In older children and adults, PRP antibodies are instrumental in protecting against invasive disease beyond the nasopharynx and in preventing infection in general, as has been demonstrated by the success of protective purified PRP vaccines5. Antibodies to PRP play a significant role in activating the classical compliment pathway, as well as have the ability to cause bacterial opsonophagocytosis. Although PRP is capable of stimulating B-cells, as a thymus independent antigen, it does not adequately stimulate T-helper cells. Consequently, inoculation with pure PRP generates only a limited immune response, does not generate immunologic memory, does not exhibit a booster response, and antibodies, primarily IgM, have a relatively low affinity for bacterial antigens5. Thus, vaccines must contain PRP and a protein in order to stimulate T-help that will enable both immunologic memory and antibody affinity maturation5.

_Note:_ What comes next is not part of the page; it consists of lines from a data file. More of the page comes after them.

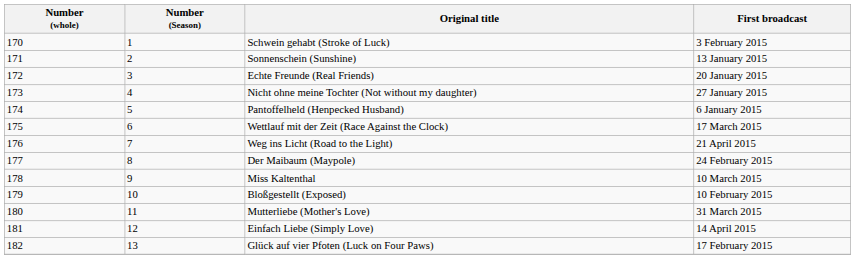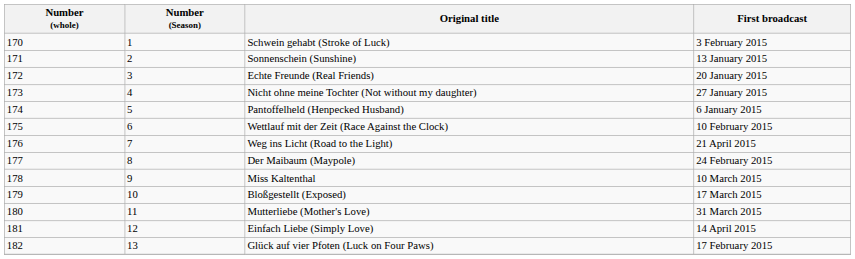Wettlauf mit der Zeit (Race Against the Clock) | First broadcast: 17 March 2015 -> 10 February 2015
Bloßgestellt (Exposed) | First broadcast: 10 February 2015 -> 17 March 2015
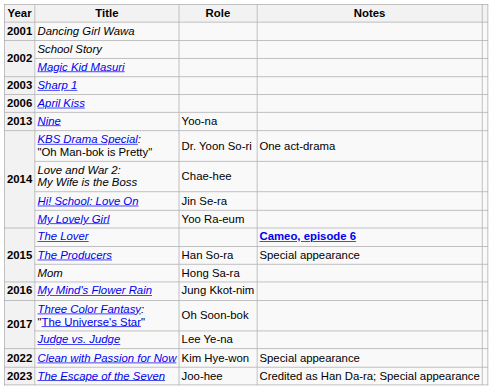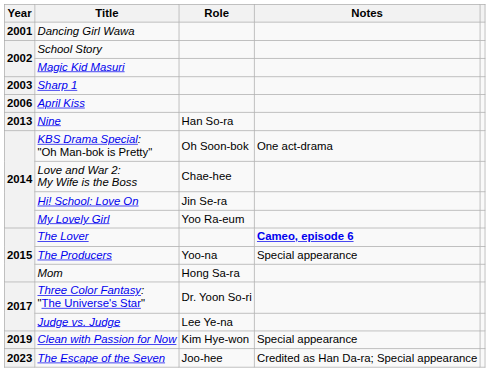Nine | Role: Yoo-na -> Han So-ra
KBS Drama Special: "Oh Man-bok is Pretty" | Role: Dr. Yoon So-ri -> Oh Soon-bok
The Producers | Role: Han So-ra -> Yoo-na
- row: 2016 | My Mind's Flower Rain | Jung Kkot-nim
Three Color Fantasy: "The Universe's Star" | Role: Oh Soon-bok -> Dr. Yoon So-ri
Clean with Passion for Now | Year: 2022 -> 2019
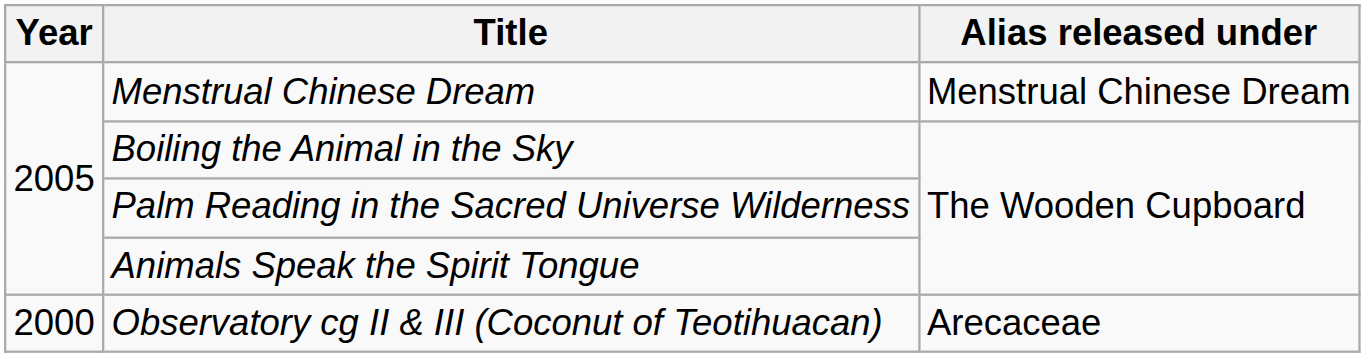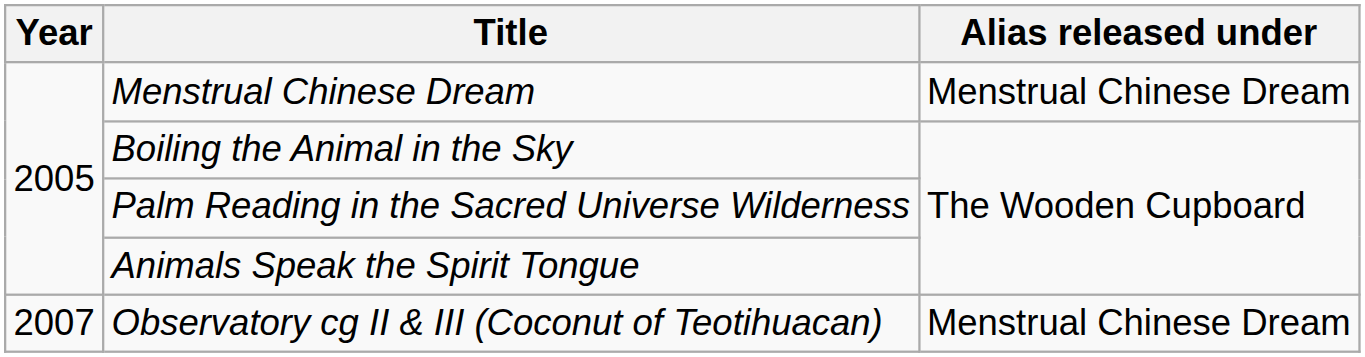Observatory cg II & III (Coconut of Teotihuacan) | Year: 2000 -> 2007
Observatory cg II & III (Coconut of Teotihuacan) | Alias released under: Arecaceae -> Menstrual Chinese Dream
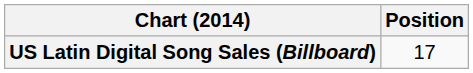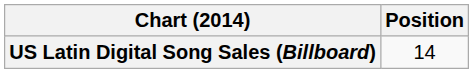US Latin Digital Song Sales (Billboard) | Position: 17 -> 14
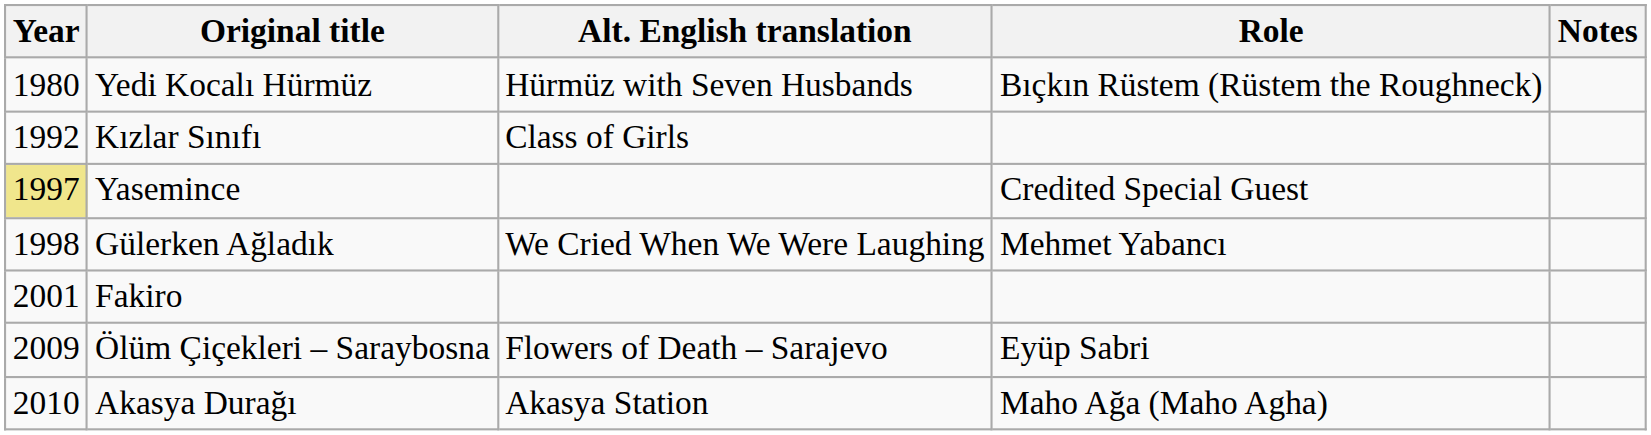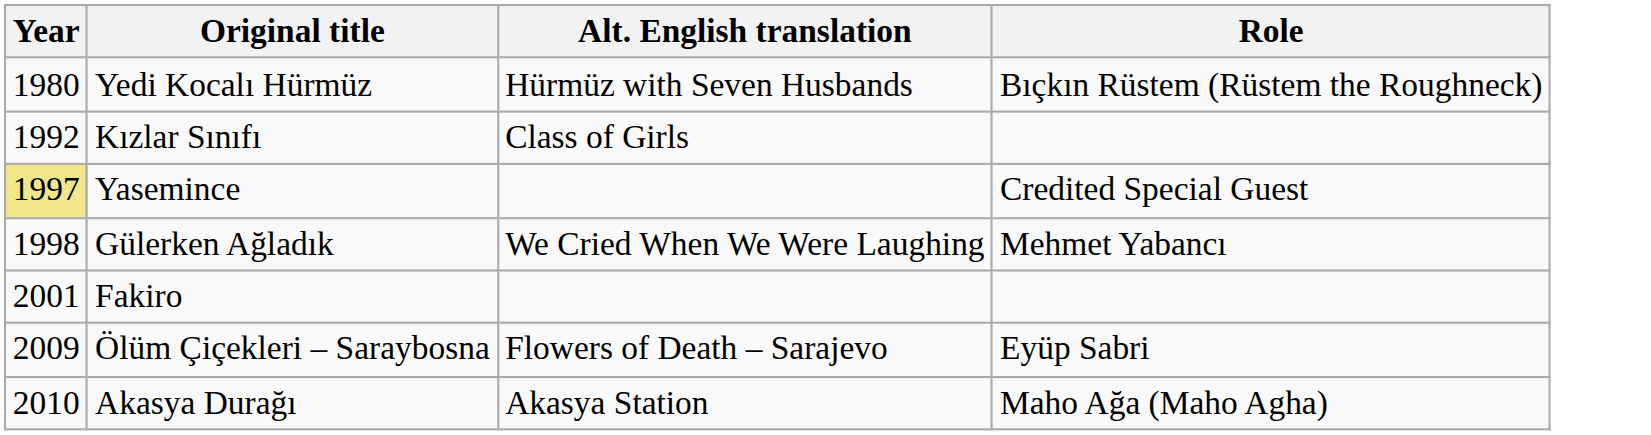- column: Notes
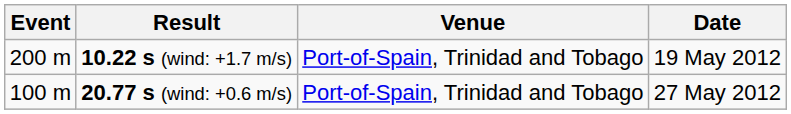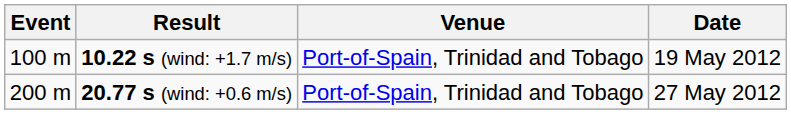10.22 s (wind: +1.7 m/s) | Event: 200 m -> 100 m
20.77 s (wind: +0.6 m/s) | Event: 100 m -> 200 m
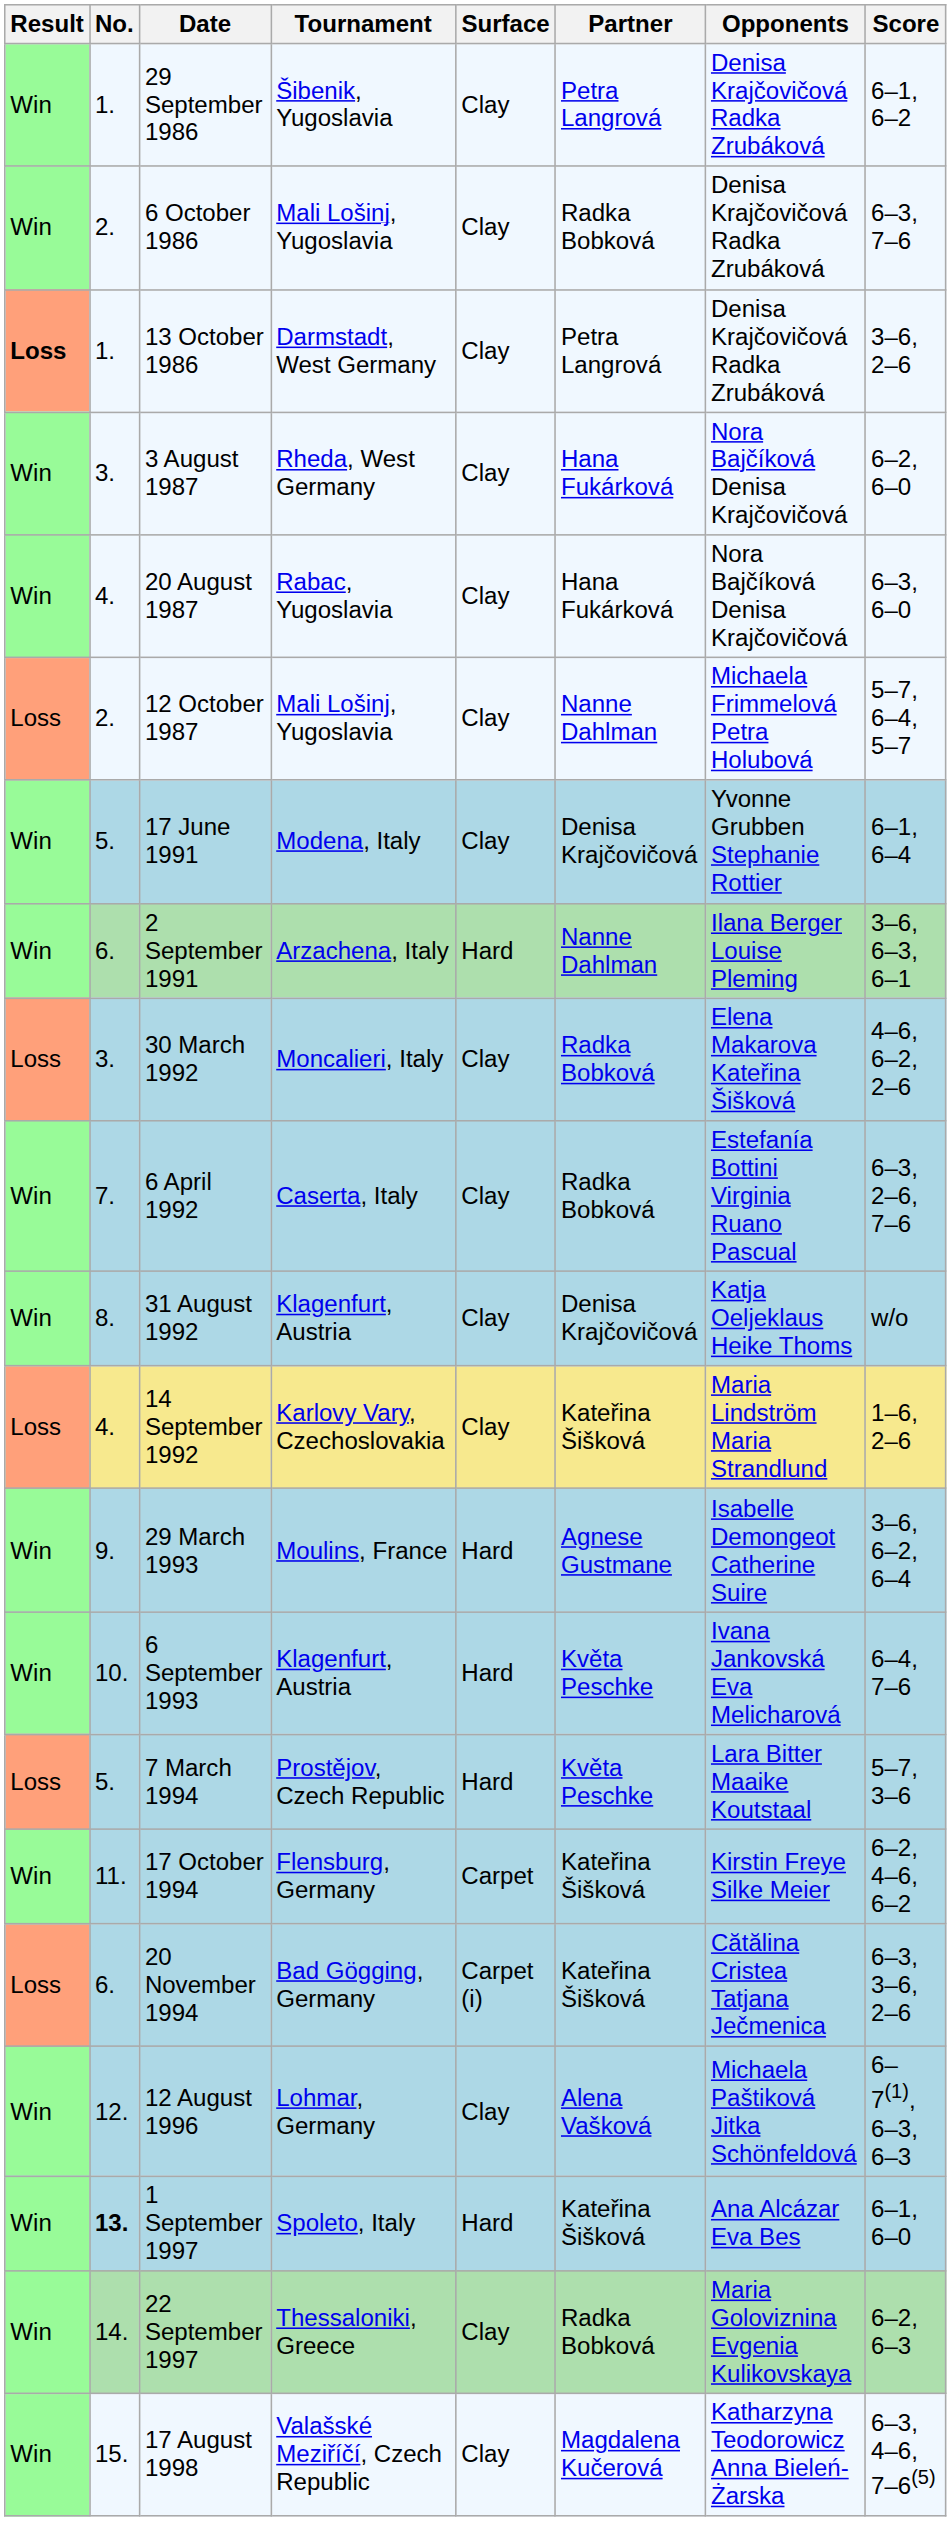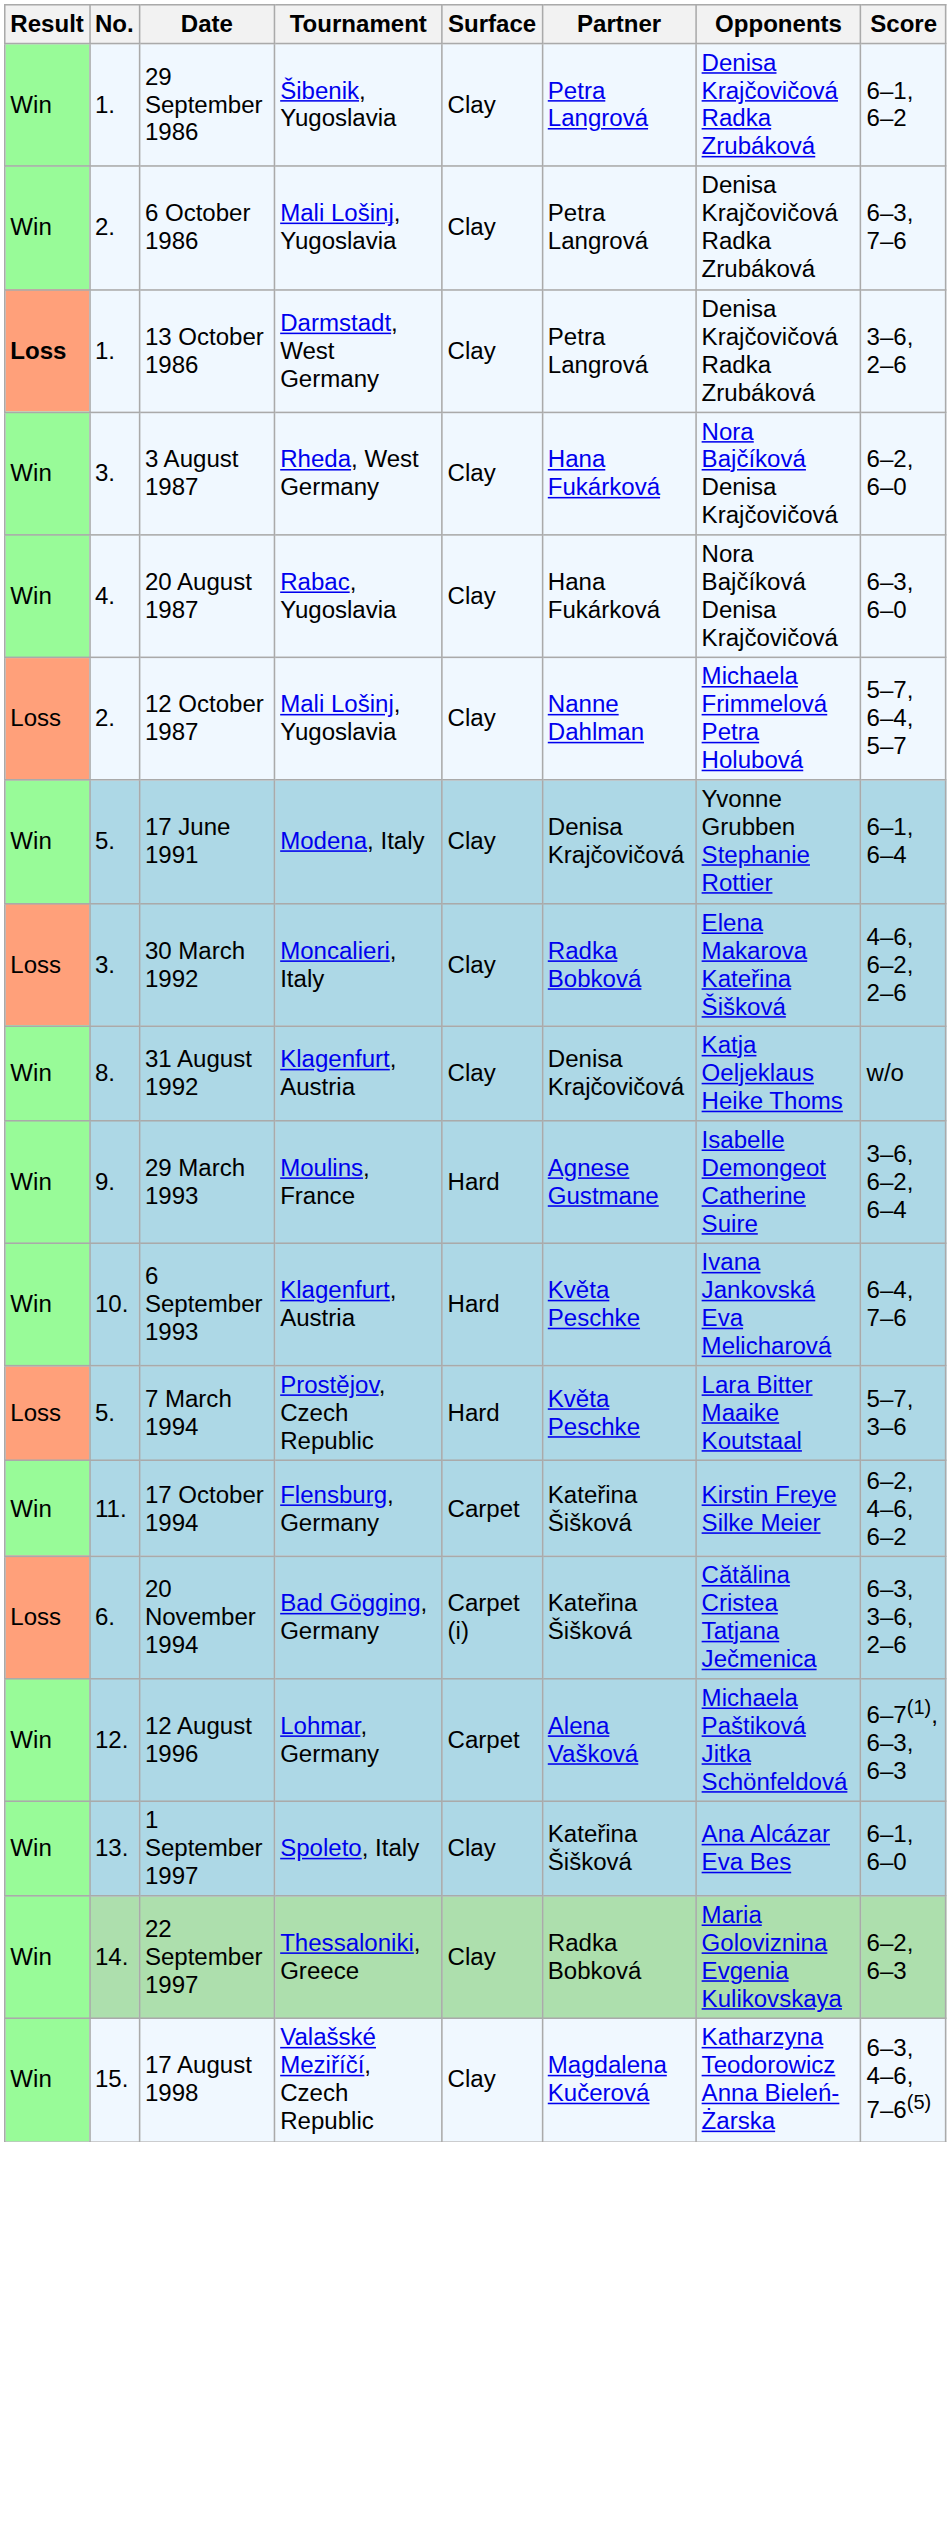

Generally, the role of other host immune responses is less well understood. PRP IgA has been found in the mucosa, blocking and/or regulating the attachment and subsequent colonization of H. influenzae in the nasopharynx. Both capsulated and uncapsulated antigens have activated the classical pathway in vitro, suggesting that compliment deficiencies may be detrimental to the patient in terms of their susceptibility to invasive H. influenzae type B infection4,5.
The Role of Immune Response in the CNS and CSF
The final step after bacteremia is the bacteriologic invasion of the central nervous system, primarily via adhesion to blood-brain barrier components or transport of the bacteria within phagocytic cells across the blood-brain barrier and into the CSF14. The immune response within the CNS and CSF is in fact the cause of much of the pathologic manifestations of these bacterial infections. Because the CNS is an immunologically privileged site, immune response is “virtually absent” in the brain, and mechanisms to phagocytose bacterial pathogens within the fluid medium of the CSF are inefficient14. Thus, the invasion of replicating bacteria into the CSF leads to a vigorous inflammatory response—mediated by locally produced TNF, Il-1, Il-6, and Il-8—in the subarachnoid space, beginning with the pleocytosis of neutrophils into the CSF14. The presence of neutrophils in the CSF leads to further chemotaxis of other leukocytes into the CSF and further inflammation14. The result of such pleocytosis is increased CSF and intracranial pressure, which ultimately leads to the onset of meningitis disease pathology14.